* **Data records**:
**********

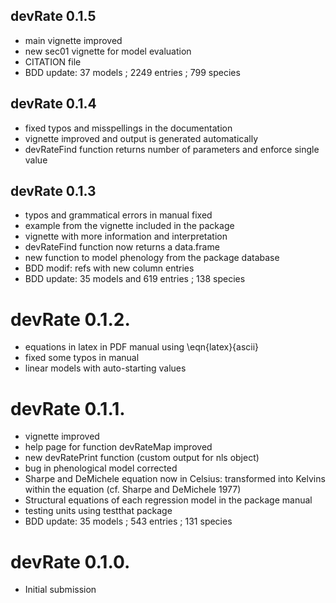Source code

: ## devRate 0.1.5
* main vignette improved
* new sec01 vignette for model evaluation
* CITATION file
* BDD update: 37 models ; 2249 entries ; 799 species

## devRate 0.1.4
* fixed typos and misspellings in the documentation 
* vignette improved and output is generated automatically
* devRateFind function returns number of parameters and enforce single value

## devRate 0.1.3
* typos and grammatical errors in manual fixed
* example from the vignette included in the package
* vignette with more information and interpretation
* devRateFind function now returns a data.frame
* new function to model phenology from the package database
* BDD modif: refs with new column entries
* BDD update: 35 models and 619 entries ; 138 species

# devRate 0.1.2.
* equations in latex in PDF manual using \eqn{latex}{ascii}
* fixed some typos in manual
* linear models with auto-starting values

# devRate 0.1.1.
* vignette improved
* help page for function devRateMap improved
* new devRatePrint function (custom output for nls object)
* bug in phenological model corrected
* Sharpe and DeMichele equation now in Celsius: transformed into Kelvins within the equation (cf. Sharpe and DeMichele 1977)
* Structural equations of each regression model in the package manual
* testing units using testthat package
* BDD update: 35 models ; 543 entries ; 131 species

# devRate 0.1.0.
* Initial submission
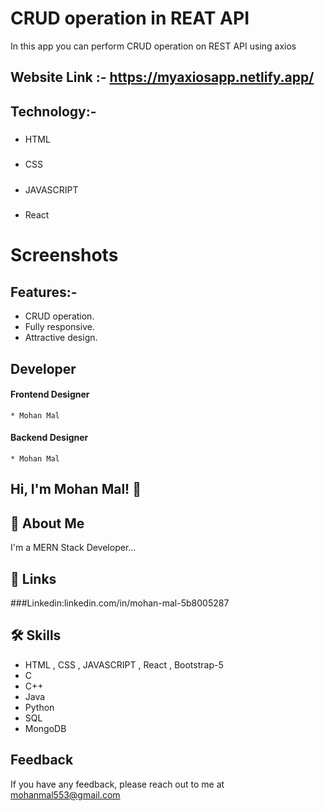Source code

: # CRUD operation in REAT API

In this app you can perform CRUD operation on REST API using axios

## Website Link :- https://myaxiosapp.netlify.app/

## Technology:-

##### 
* HTML
##### 
* CSS
##### 
* JAVASCRIPT
##### 
* React

# Screenshots



## Features:-
 * CRUD operation.
 * Fully responsive.
 * Attractive design.


## Developer
 #### Frontend Designer
    * Mohan Mal
 #### Backend Designer
    * Mohan Mal


## Hi, I'm Mohan Mal! 👋


## 🚀 About Me
I'm a MERN Stack Developer...


## 🔗 Links

###Linkedin:linkedin.com/in/mohan-mal-5b8005287


## 🛠 Skills
* HTML , CSS , JAVASCRIPT , React , Bootstrap-5
* C
* C++
* Java
* Python
* SQL
* MongoDB

## Feedback

If you have any feedback, please reach out to me at mohanmal553@gmail.com 
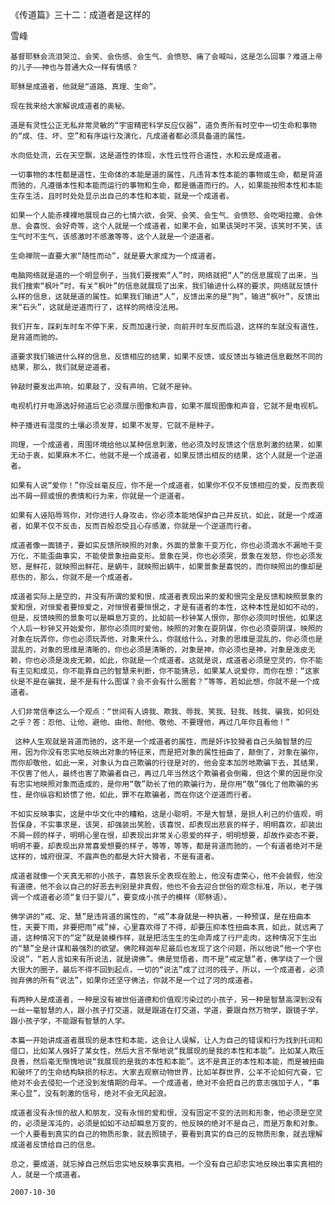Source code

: 《传道篇》三十二：成道者是这样的

雪峰


    基督耶稣会流泪哭泣、会笑、会伤感、会生气、会愤怒、痛了会喊叫，这是怎么回事？难道上帝的儿子——神也与普通大众一样有情感？

    耶稣是成道者，他就是“道路、真理、生命”。

    现在我来给大家解说成道者的奥秘。

    道是有灵性公正无私非常灵敏的“宇宙精密科学反应仪器”，道负责所有时空中一切生命和事物的“成、住、坏、空”和有序运行及演化，凡成道者都必须具备道的属性。

    水向低处流，云在天空飘，这是道性的体现，水性云性符合道性，水和云是成道者。

    一切事物的本性都是道性，生命体的本能是道的属性，凡违背本性本能的事物或生命，都是背道而驰的，凡遵循本性和本能而运行的事物和生命，都是循道而行的。人，如果能按照本性和本能生存生活，且时时处处显示出自己的本性和本能，就是一个成道者。

    如果一个人能赤裸裸地展现自己的七情六欲，会哭、会笑、会生气、会愤怒、会吃喝拉撒、会休息、会喜悦、会好奇等，这个人就是一个成道者，如果不会，如果该哭时不哭，该笑时不笑，该生气时不生气，该感激时不感激等等，这个人就是一个逆道者。

    生命禅院一直要大家“随性而动”，就是要大家成为一个成道者。

    电脑网络就是道的一个明显例子，当我们要搜索“人”时，网络就把“人”的信息展现了出来，当我们搜索“枫叶”时，有关“枫叶”的信息就展现了出来，我们输进什么样的要求，网络就反馈什么样的信息，这就是道的属性。如果我们输进“人”，反馈出来的是“狗”，输进“枫叶”，反馈出来“石头”，这就是逆道而行了，这样的网络没法用。

    我们开车，踩刹车时车不停下来，反而加速行驶，向前开时车反而后退，这样的车就没有道性，是背道而驰的。

    道要求我们输进什么样的信息，反馈相应的结果，如果不反馈，或反馈出与输进信息截然不同的结果，那么，我们就是逆道者。

    钟敲时要发出声响，如果敲了，没有声响，它就不是钟。

    电视机打开电源选好频道后它必须展示图像和声音，如果不展现图像和声音，它就不是电视机。

    种子播进有湿度的土壤必须发芽，如果不发芽，它就不是种子。

    同理，一个成道者，周围环境给他以某种信息刺激，他必须及时反馈这个信息刺激的结果，如果无动于衷，如果麻木不仁，他就不是一个成道者，如果反馈出相反的结果，这个人就是一个逆道者。

    如果有人说“爱你！”你没丝毫反应，你不是一个成道者，如果你不仅不反馈相应的爱，反而表现出不屑一顾或恨的表情和行为来，你就是一个逆道者。

    如果有人诬陷辱骂你，对你进行人身攻击，你必须本能地保护自己并反抗，如此，就是一个成道者，如果不仅不反击，反而百般忍受且心存感激，你就是一个逆道而行者。

    成道者像一面镜子，要如实反馈所映照的对象，外面的景象千变万化，你也必须滴水不漏地千变万化，不能歪曲事实，不能使景象扭曲变形。景象在哭，你也必须哭，景象在发怒，你也必须发怒，是鲜花，就映照出鲜花，是蜗牛，就映照出蜗牛，如果景象是喜悦的，而你映照出的像却是悲伤的，那么，你就不是一个成道者。

    成道者实际上是空的，并没有所谓的爱和恨，成道者表现出来的爱和恨完全是反馈和映照景象的爱和恨，对恒爱者要恒爱之，对恒恨者要恒恨之，才是有道者的本性，这种本性是如如不动的，但是，反馈映照的景象可以是瞬息万变的，比如前一秒钟某人恨你，那你必须同时恨他，如果这个人后一秒钟又开始爱你，那你必须同时爱他，映照的对象在耍阴谋，你也必须耍阴谋，映照的对象在玩弄你，你也必须玩弄他，对象来什么，你就给什么，对象的思维是混乱的，你必须也是混乱的，对象的思维是清晰的，你也必须是清晰的，对象是神，你必须也是神，对象是泼皮无赖，你也必须是泼皮无赖，如此，你就是一个成道者。这就是说，成道者必须是空灵的，你不能有主见和成见，你不能靠自己的智慧来判断，你不能猜忌，如果某人说爱你，而你在想：“这家伙是不是在骗我，是不是有什么图谋？会不会有什么圈套？”等等，若如此想，你就不是一个成道者。

    人们非常信奉这么一个观点：“世间有人谤我、欺我、辱我、笑我、轻我、贱我、骗我，如何处之乎？答：忍他、让他、避他、由他、耐他、敬他、不要理他，再过几年你且看他！”

     这种人生观就是背道而驰的，这不是一个成道者的属性，而是奸诈狡猾者自己头脑智慧的应用，因为你没有忠实地反映出对象的特征来，而是把对象的属性扭曲了，颠倒了，对象在骗你，而你却敬他，如此一来，对象认为自己欺骗的行径是对的，他会变本加厉地欺骗下去，其结果，不仅害了他人，最终也害了欺骗者自己，再过几年当然这个欺骗者会倒霉，但这个果的因是你没有忠实地映照对象而造成的，是你用“敬”助长了他的欺骗行为，是你用“敬”强化了他欺骗的劣性，是你纵容和娇惯了他，如此，罪不在欺骗者，而在你这个逆道而行者。

    不如实反映事实，这是中华文化中的糟粕，这是小聪明，不是大智慧，是损人利己的价值观，明哲保身，不实事求是，该哭，却强装出笑脸，该喜悦，却表现出悲哀的样子，明明喜欢，却装出不屑一顾的样子，明明心里在恨，却表现出非常关心恩爱的样子，明明想要，却故作姿态不要，明明不要，却表现出非常喜爱想要的样子，等等，等等，都是背道而驰的，一个有道者绝对不是这样的，城府很深、不露声色的都是大奸大猾者，不是有道者。

    成道者就像一个天真无邪的小孩子，喜怒哀乐全表现在脸上，他没有虚荣心，他不会装假，他没有道德，他不会以自己的好恶去判别是非真假，他也不会去迎合世俗的观念标准，所以，老子强调一个成道者必须“复归于婴儿”，要变成小孩子的模样（耶稣语）。

    佛学讲的“戒、定、慧”是违背道的属性的，“戒”本身就是一种执著，一种预谋，是在扭曲本性，天要下雨，非要把雨“戒”掉，心里喜欢得了不得，却要压抑本性扭曲本真，如此，就远离了道，这种情况下的“定”就是装模作样，就是把活生生的生命弄成了行尸走肉，这种情况下生出的“慧”全是计谋和最强烈的欲望。佛陀释迦牟尼最后也发现了这个问题，所以他说“他一个字也没说”，“若人言如来有所说法，就是谤佛”。佛是觉悟者，而不是“戒定慧”者，佛学绕了一个很大很大的圈子，最后不得不回到起点，一切的“说法”成了过河的筏子，所以，一个成道者，必须抛弃佛的所有“说法”，如果你还坚守佛法，你就不是一个过了河的成道者。

    有两种人是成道者，一种是没有被世俗道德和价值观污染过的小孩子，另一种是智慧高深到没有一丝一毫智慧的人，跟小孩子打交道，就是跟道在打交道，学道，要跟自然万物学，跟镜子学，跟小孩子学，不能跟有智慧的人学。

    本篇一开始讲成道者展现的是本性和本能，这会让人误解，让人为自己的错误和行为找到托词和借口，比如某人强奸了某女性，然后大言不惭地说“我展现的是我的本性和本能”。比如某人欺压良善，然后毫无惭愧地说“我展现的是我的本性和本能”。这不是真正的本性和本能，而是被扭曲和破坏了的生命结构缺损的标志。大家去观察动物世界，比如羊群世界，公羊不论如何亢奋，它绝对不会去侵犯一个还没到发情期的母羊。一个成道者，绝对不会把自己的意志强加于人，“事来心显”，没有刺激的信号，绝对不会无风起浪。

    成道者没有永恒的敌人和朋友，没有永恒的爱和恨，没有固定不变的法则和形象，他必须是空灵的，必须是浑沌的，必须是如如不动却瞬息万变的，他反映的绝对不是自己，而是万象和对象。一个人要看到真实的自己的物质形象，就去照镜子，要看到真实的自己的反物质形象，就去理解成道者反馈给自己的信息。

    总之，要成道，就忘掉自己然后忠实地反映事实真相。一个没有自己却忠实地反映出事实真相的人，就是一个成道者。

    2007-10-30



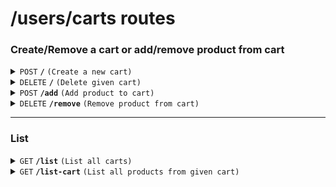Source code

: # /users/carts routes

### Create/Remove a cart or add/remove product from cart

<details>
<summary><code>POST</code> <code><b>/</b></code> <code>(Create a new cart)</code></summary>

Add a new cart for given user.

##### Headers

> | key           | value          | description   |
> | ------------- | -------------- | ------------- |
> | Authorization | `Bearer token` | The jwt token |

##### Body (application/json or application/x-www-form-urlencoded)

> |    key    | required | data type |  description |
> | --------- | -------- | --------- | ------------ |
> | `...`     |   `...`  |  `...`    |  ` ...`      |

##### Responses

> | http code | content-type       | response        |
> | --------- | ------------------ | --------------- |
> | `200`     | `application/json` | `...`           |
> | `400` ... | `text/plain`       | `error message` |

</details>

<details>
<summary><code>DELETE</code> <code><b>/</b></code> <code>(Delete given cart)</code></summary>

Add a new cart for given user.

##### Headers

> | key           | value          | description   |
> | ------------- | -------------- | ------------- |
> | Authorization | `Bearer token` | The jwt token |

##### Body (application/json or application/x-www-form-urlencoded)

> | key | required | data type | description |
> | --- | -------- | --------- | ----------- |
> | ... | ...      | ...       | ...         |

##### Responses

> | http code | content-type       | response        |
> | --------- | ------------------ | --------------- |
> | `200`     | `application/json` | `...`           |
> | `400` ... | `text/plain`       | `error message` |

</details>

<details>
<summary><code>POST</code> <code><b>/add</b></code> <code>(Add product to cart)</code></summary>

Add a new product for given cart. (Check if the cart belongs to the user)

##### Headers

> | key           | value          | description   |
> | ------------- | -------------- | ------------- |
> | Authorization | `Bearer token` | The jwt token |

##### Body (application/json or application/x-www-form-urlencoded)

> | key        | required | data type |      description       |
> | ---------- | -------- | --------- | ---------------------- |
> | cart_id    | true     | string    | id of the cart         |
> | product_id | true     | string    | id of the product      |
> | color | true     | string    | color of the product   |
> | size | true     | string    | size of the product    |
> | count | true     | string    | count of the product   |

##### Responses

> | http code | content-type       | response        |
> | --------- | ------------------ | --------------- |
> | `200`     | `application/json` | `...`           |
> | `400` ... | `text/plain`       | `error message` |

</details>

<details>
<summary><code>DELETE</code> <code><b>/remove</b></code> <code>(Remove product from cart)</code></summary>

Remove a product from given cart. (Check if the cart belongs to the user)

##### Headers

> | key           | value          | description   |
> | ------------- | -------------- | ------------- |
> | Authorization | `Bearer token` | The jwt token |

##### Body (application/json or application/x-www-form-urlencoded)

> | key        | required | data type |      description       |
> | ---------- | -------- | --------- | ---------------------- |
> | cart_id    | true     | string    | id of the cart         |
> | product_id | true     | string    | id of the product      |
> | color | true     | string    | color of the product   |
> | size | true     | string    | size of the product    |
> | count | true     | string    | count of the product   |

##### Responses

> | http code | content-type       | response        |
> | --------- | ------------------ | --------------- |
> | `200`     | `application/json` | `...`           |
> | `400` ... | `text/plain`       | `error message` |

</details>

---

### List

<details>
<summary><code>GET</code> <code><b>/list</b></code> <code>(List all carts)</code></summary>

##### Headers

> | key           | value          | description   |
> | ------------- | -------------- | ------------- |
> | Authorization | `Bearer token` | The jwt token |

##### Query Parameters

> | key | required | data type | description |
> | --- | -------- | --------- | ----------- |
> | ... | ...      | ...       | ...         |

##### Responses

> | http code | content-type       | response        |
> | --------- | ------------------ | --------------- |
> | `200`     | `application/json` | `...`           |
> | `400` ... | `text/plain`       | `error message` |

</details>

<details>
<summary><code>GET</code> <code><b>/list-cart</b></code> <code>(List all products from given cart)</code></summary>

##### Headers

> | key           | value          | description   |
> | ------------- | -------------- | ------------- |
> | Authorization | `Bearer token` | The jwt token |

##### Query Parameters

> | key | required | data type | description |
> | --- | -------- | --------- | ----------- |
> | cart_id    | true     | string    | id of the cart         |

##### Responses

> | http code | content-type       | response        |
> | --------- | ------------------ | --------------- |
> | `200`     | `application/json` | `...`           |
> | `400` ... | `text/plain`       | `error message` |

</details>
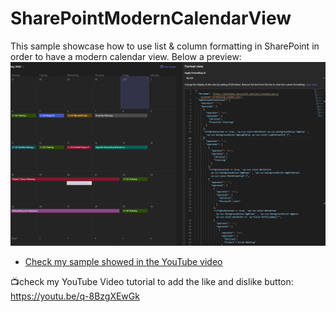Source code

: # SharePointModernCalendarView
This sample showcase how to use list &amp; column formatting in SharePoint in order to have a modern calendar view.
Below a preview:
![Preview](./Preview.png)

* [Check my sample showed in the YouTube video](./sample.json)

📺check my YouTube Video tutorial to add the like and dislike button:
https://youtu.be/q-8BzgXEwGk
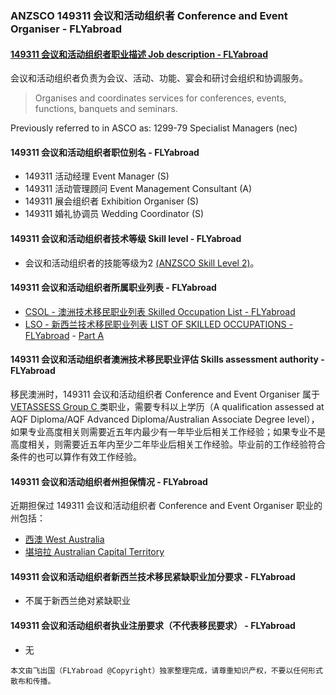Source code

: ### ANZSCO 149311 会议和活动组织者 Conference and Event Organiser - FLYabroad ###

####  [149311 会议和活动组织者职业描述 Job description - FLYabroad](http://www.flyabroadvisa.com/anzsco/1493.html#149311)

会议和活动组织者负责为会议、活动、功能、宴会和研讨会组织和协调服务。

> Organises and coordinates services for conferences, events, functions, banquets and seminars.

Previously referred to in ASCO as:
1299-79 Specialist Managers (nec)

#### 149311 会议和活动组织者职位别名 - FLYabroad
 
- 149311 活动经理 Event Manager (S)
- 149311 活动管理顾问 Event Management Consultant (A)
- 149311 展会组织者 Exhibition Organiser (S)
- 149311 婚礼协调员 Wedding Coordinator (S)

#### 149311 会议和活动组织者技术等级 Skill level - FLYabroad

- 会议和活动组织者的技能等级为2 [(ANZSCO Skill Level 2)](http://www.flyabroadvisa.com/anzsco/)。

#### 149311 会议和活动组织者所属职业列表 - FLYabroad

- [CSOL - 澳洲技术移民职业列表 Skilled Occupation List - FLYabroad](http://www.flyabroadvisa.com/sol/)
- [LSO - 新西兰技术移民职业列表 LIST OF SKILLED OCCUPATIONS - FLYabroad](http://nz.flyabroadvisa.com/lso/) - [Part A](parta)

#### 149311 会议和活动组织者澳洲技术移民职业评估 Skills assessment authority - FLYabroad

移民澳洲时，149311 会议和活动组织者 Conference and Event Organiser 属于 [VETASSESS Group C ](http://www.flyabroadvisa.com/ass/vetassess.html)类职业，需要专科以上学历（A qualification assessed at AQF Diploma/AQF Advanced Diploma/Australian Associate Degree level），如果专业高度相关则需要近五年内最少有一年毕业后相关工作经验；如果专业不是高度相关，则需要近五年内至少二年毕业后相关工作经验。毕业前的工作经验符合条件的也可以算作有效工作经验。

#### 149311 会议和活动组织者州担保情况 - FLYabroad

近期担保过 149311 会议和活动组织者 Conference and Event Organiser 职业的州包括：

- [西澳 West Australia](http://www.flyabroadvisa.com/zdb/wa.html)
- [堪培拉 Australian Capital Territory](http://www.flyabroadvisa.com/zdb/act.html)

#### 149311 会议和活动组织者新西兰技术移民紧缺职业加分要求 - FLYabroad

- 不属于新西兰绝对紧缺职业

#### 149311 会议和活动组织者执业注册要求（不代表移民要求） - FLYabroad

- 无

`本文由飞出国（FLYabroad @Copyright）独家整理完成，请尊重知识产权，不要以任何形式散布和传播。`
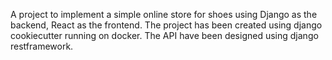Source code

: A project to implement a simple online store for shoes using Django as the backend, React as the frontend.
The project has been created using django cookiecutter running on docker.
The API have been designed using django restframework.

**********

* **Prompt**: Scan the records for the word "Developer" and copy every line where it is found.

* **Solution to this exercise**:
## Developer
I'm a MERN Stack Developer...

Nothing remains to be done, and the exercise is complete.